→ **Exercise description**
Render all of the material below as a Markdown table with the columns Row and Line. Each non-blank line gets its own numbered row, and the pictures stay out.

→ **Stored records**
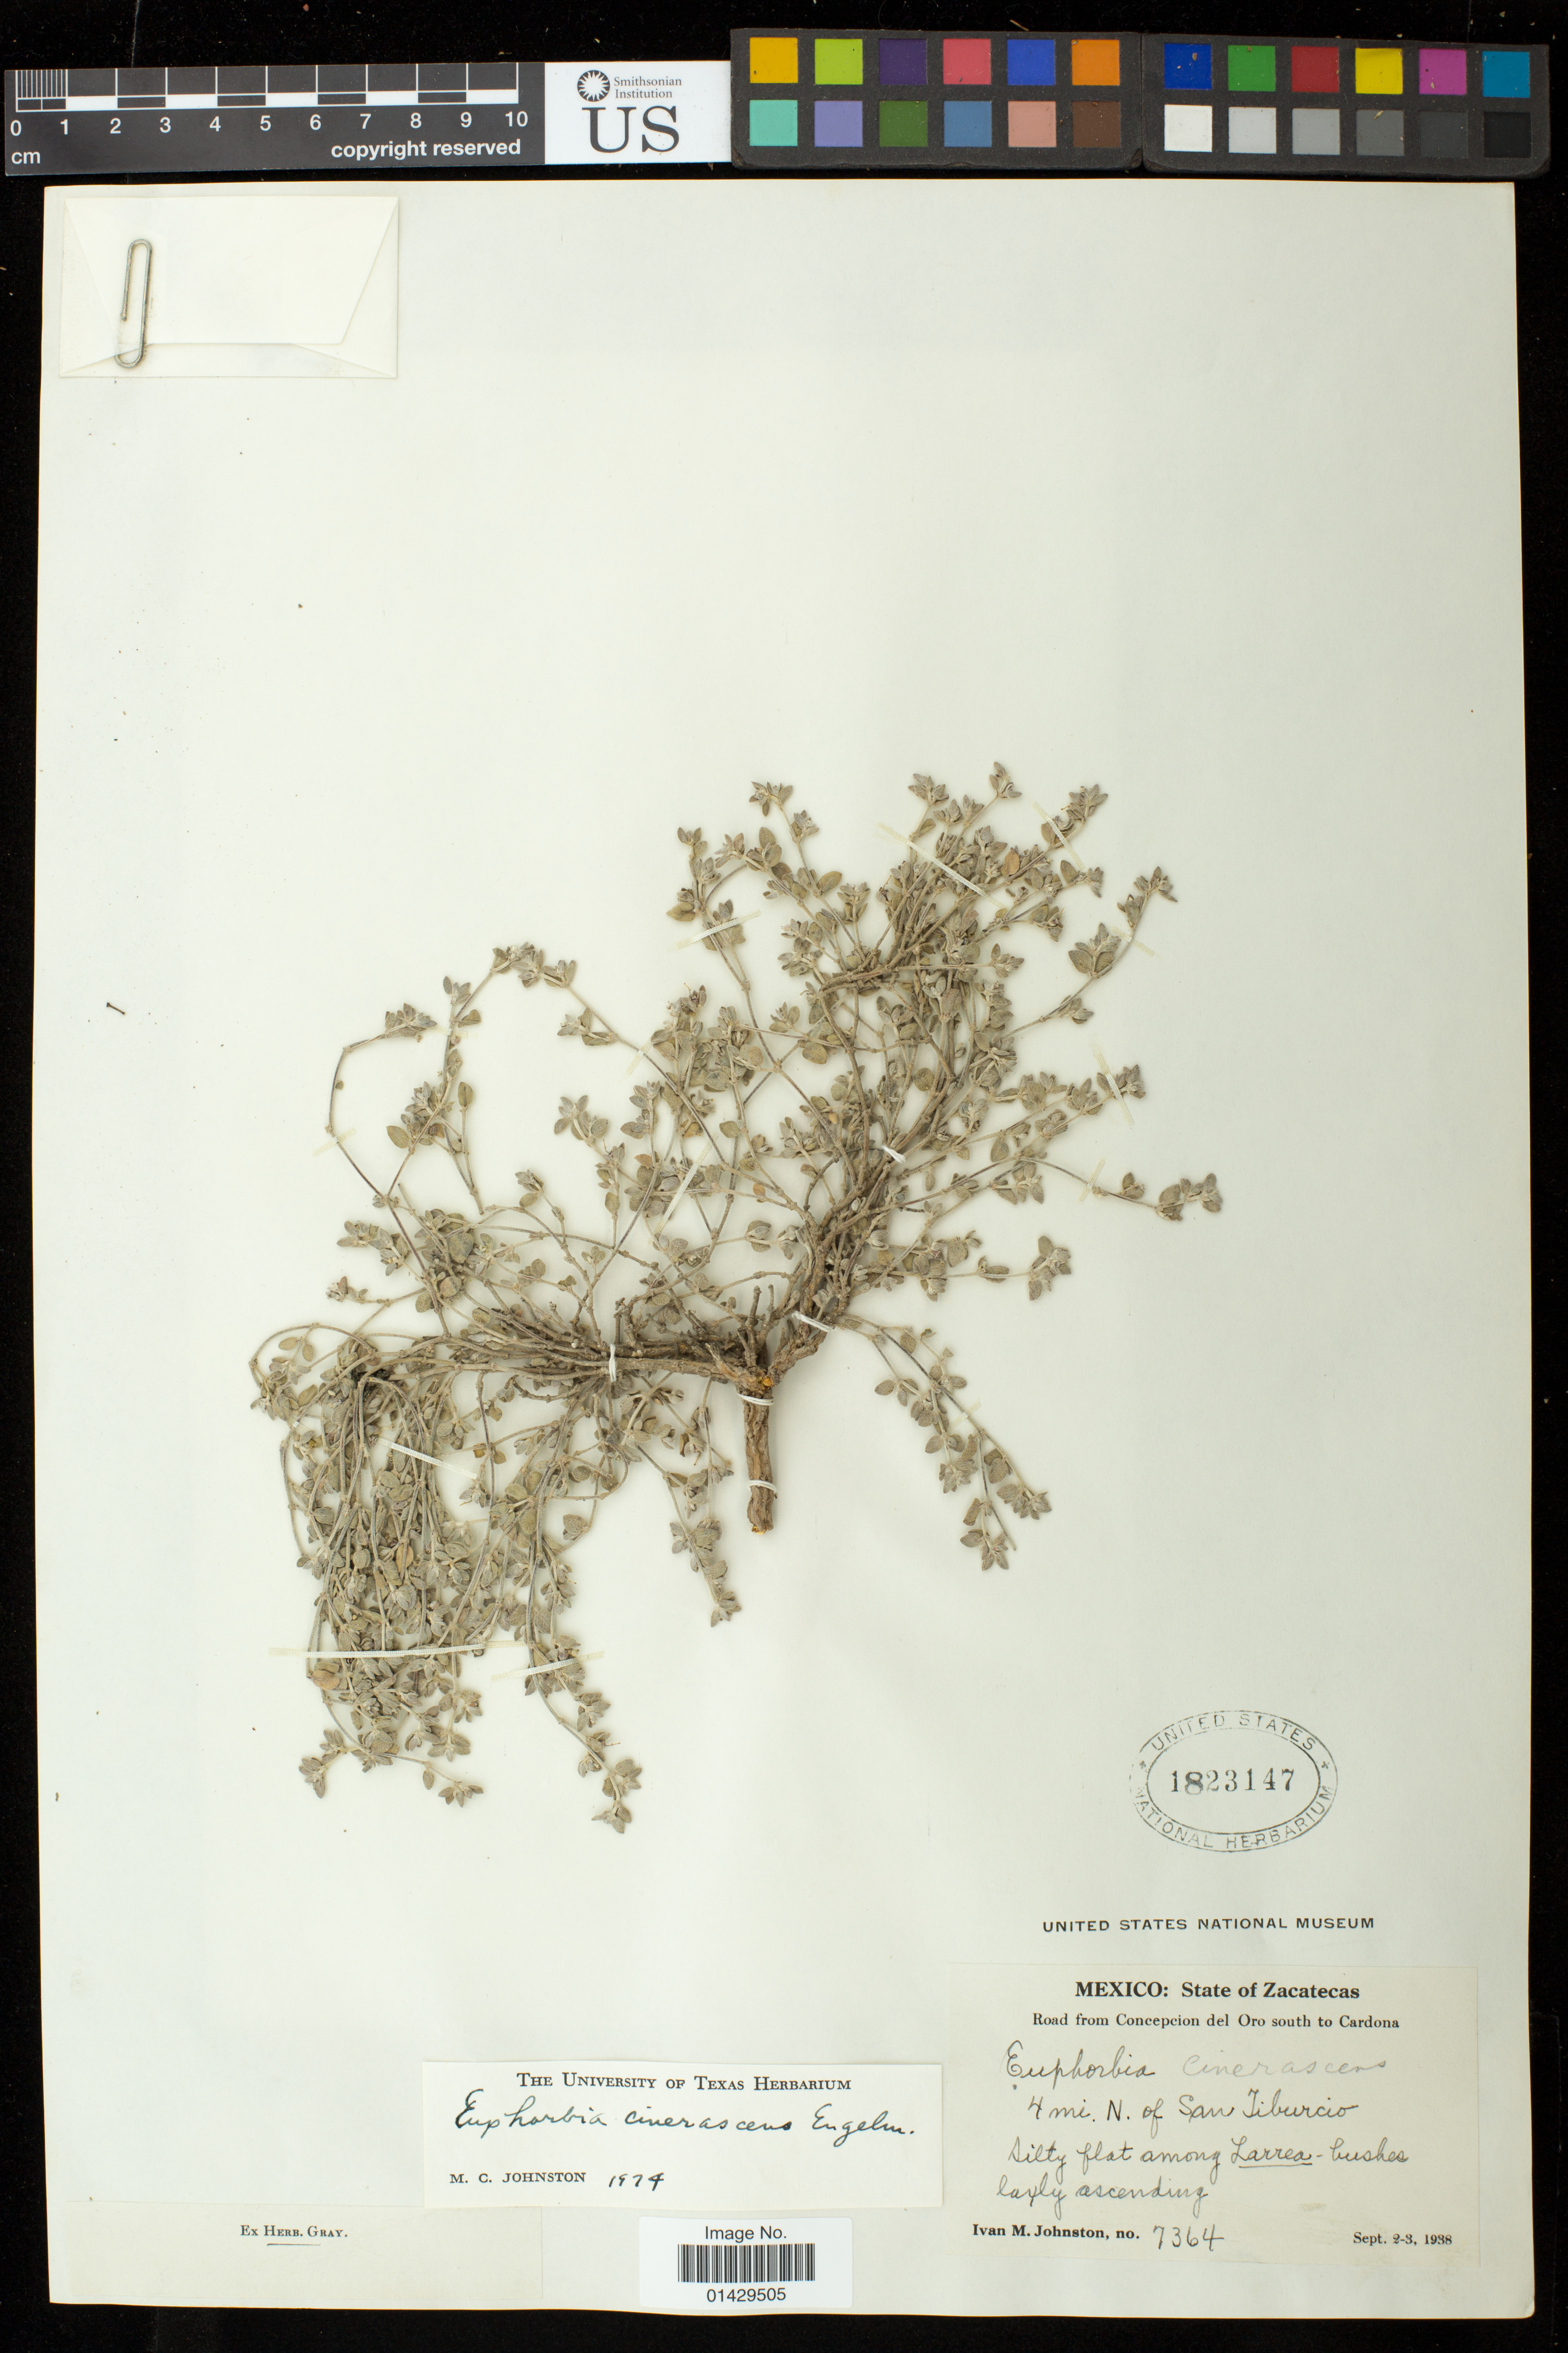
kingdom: Plantae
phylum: Tracheophyta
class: Magnoliopsida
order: Malpighiales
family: Euphorbiaceae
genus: Euphorbia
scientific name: Euphorbia cinerascens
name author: Engelm. in Emory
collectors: I.M. Johnston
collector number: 7364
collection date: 1938-09-02/1938-09-03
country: Mexico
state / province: Zacatecas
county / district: Concepción del Oro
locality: Road from Concepcion del Oro south to Cardona; 4 mi. N. of San Tiburcio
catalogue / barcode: US 1823147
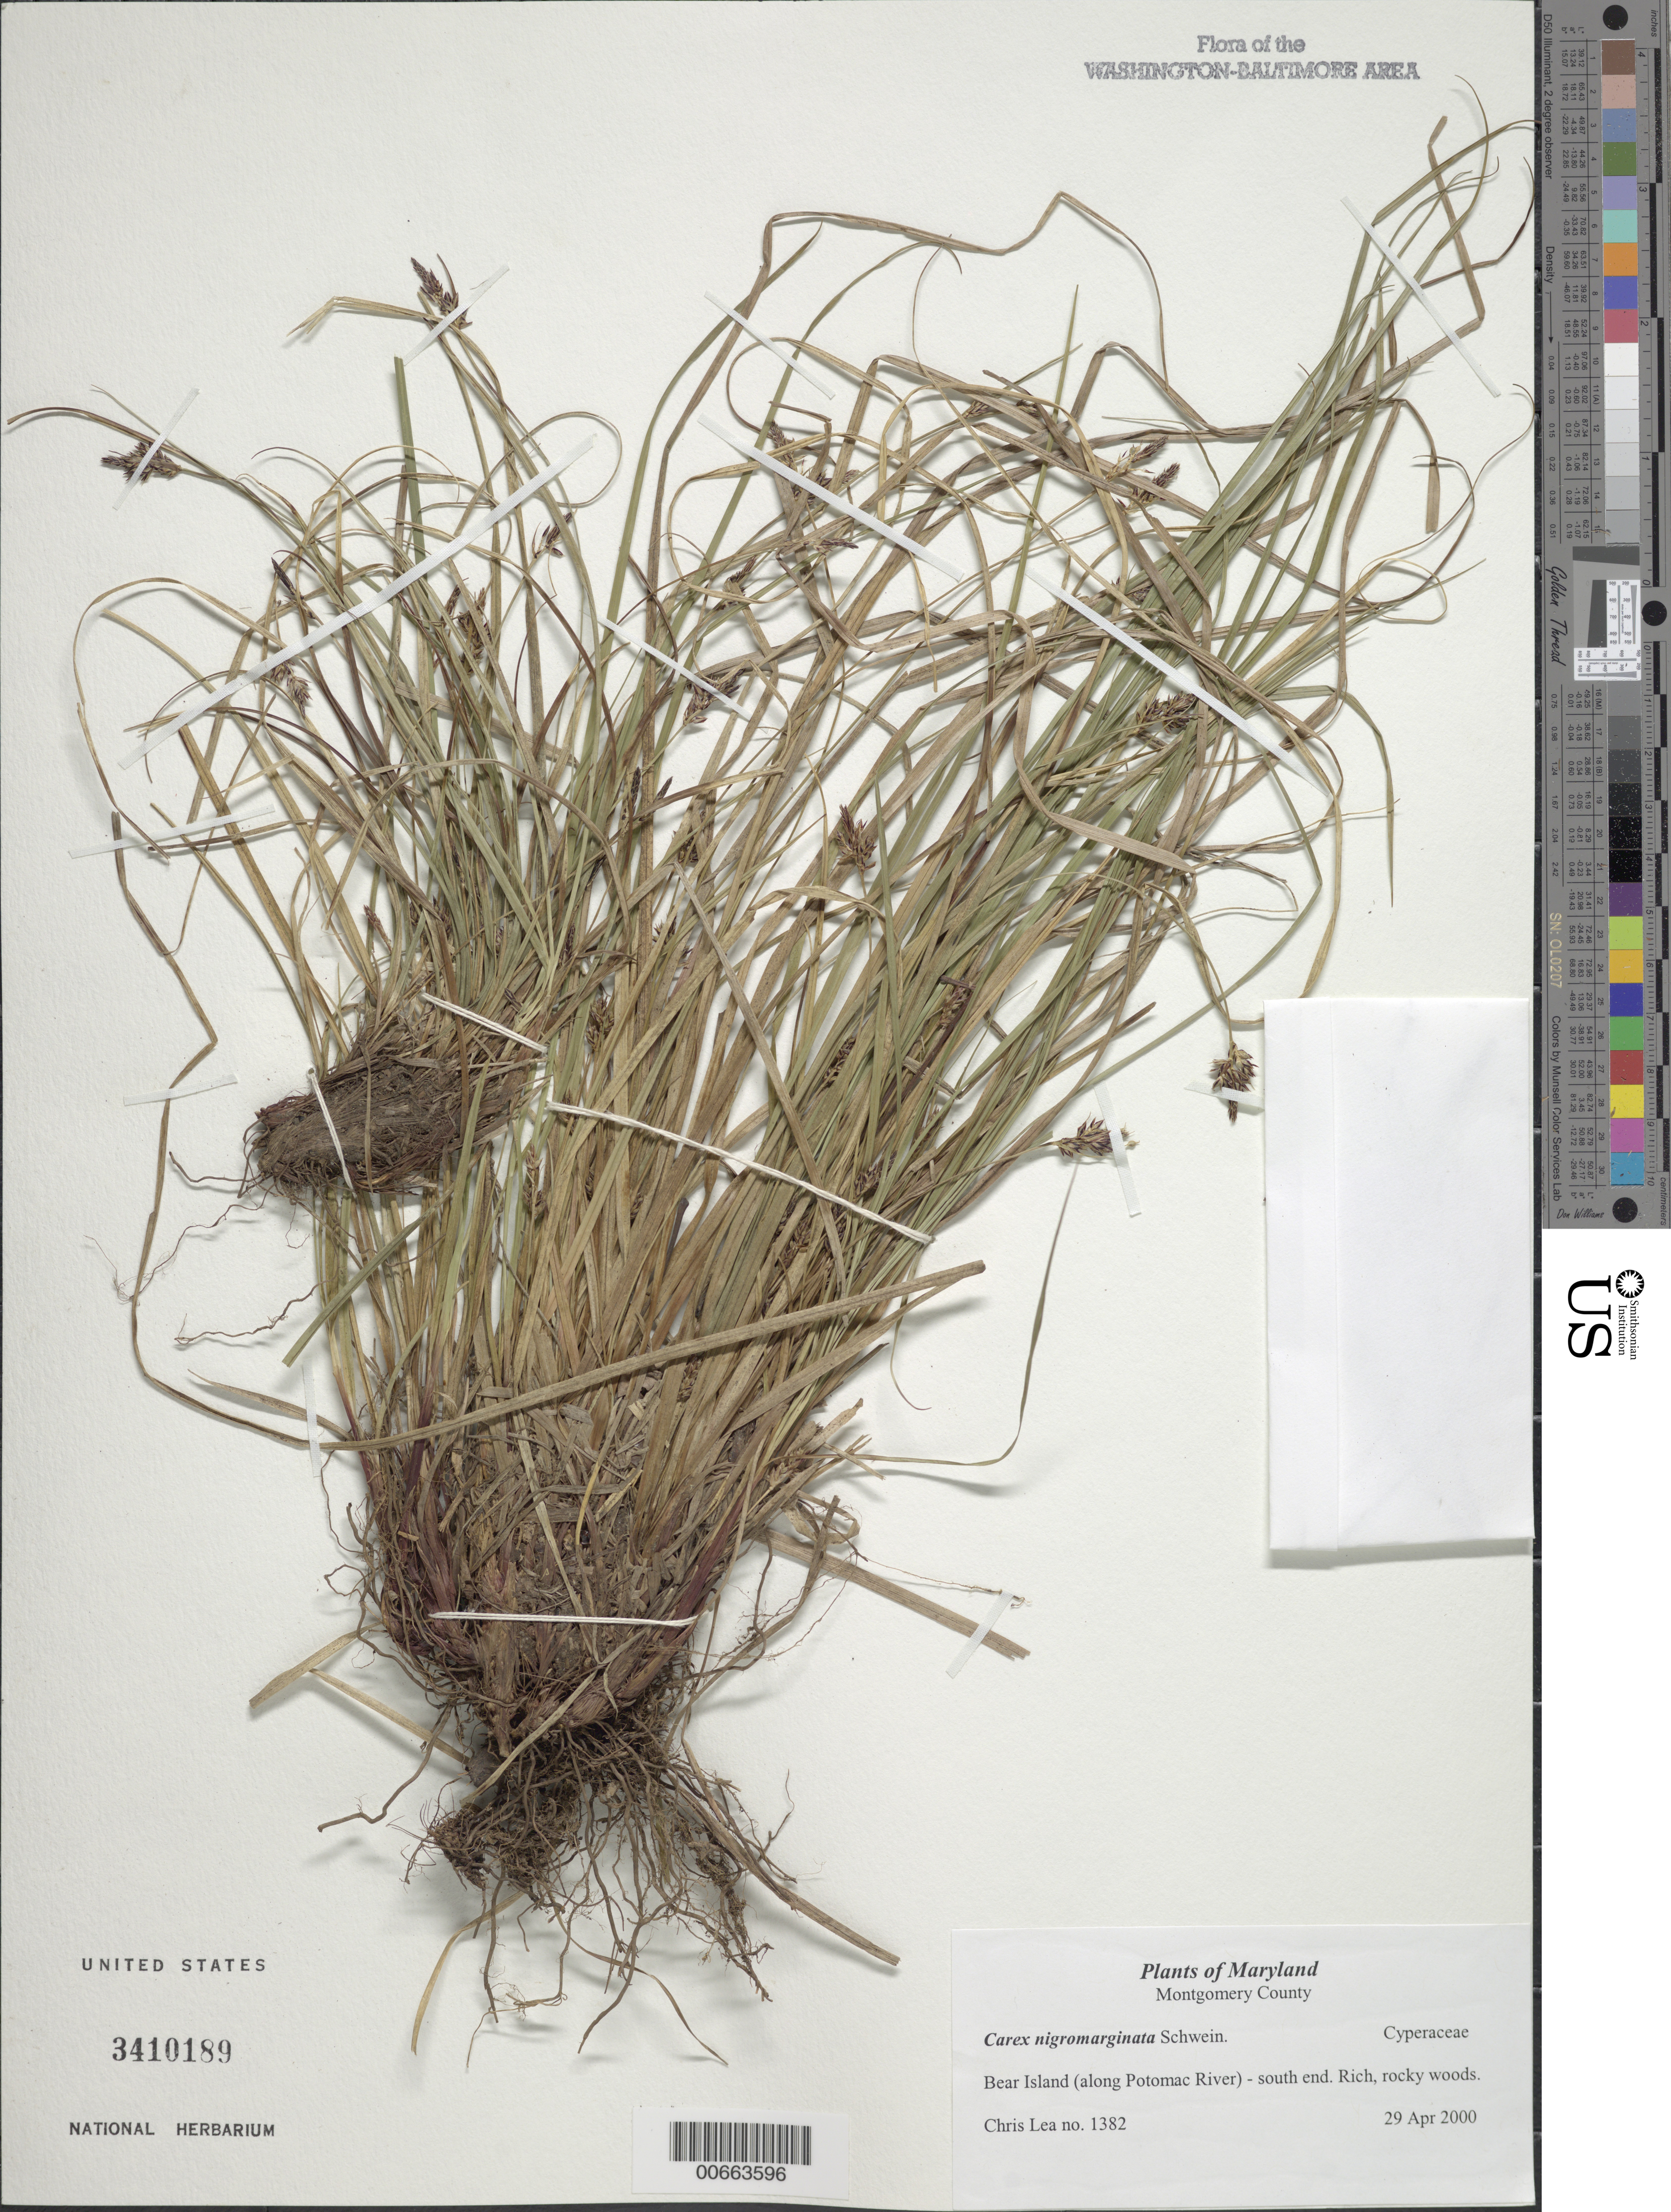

→ **The reply**
| Row | Line |
|---|---|
| 1 | kingdom: Plantae |
| 2 | phylum: Tracheophyta |
| 3 | class: Magnoliopsida |
| 4 | order: Malpighiales |
| 5 | family: Euphorbiaceae |
| 6 | genus: Euphorbia |
| 7 | scientific name: Euphorbia cinerascens |
| 8 | name author: Engelm. in Emory |
| 9 | collectors: I.M. Johnston |
| 10 | collector number: 7364 |
| 11 | collection date: 1938-09-02/1938-09-03 |
| 12 | country: Mexico |
| 13 | state / province: Zacatecas |
| 14 | county / district: Concepción del Oro |
| 15 | locality: Road from Concepcion del Oro south to Cardona; 4 mi. N. of San Tiburcio |
| 16 | catalogue / barcode: US 1823147 |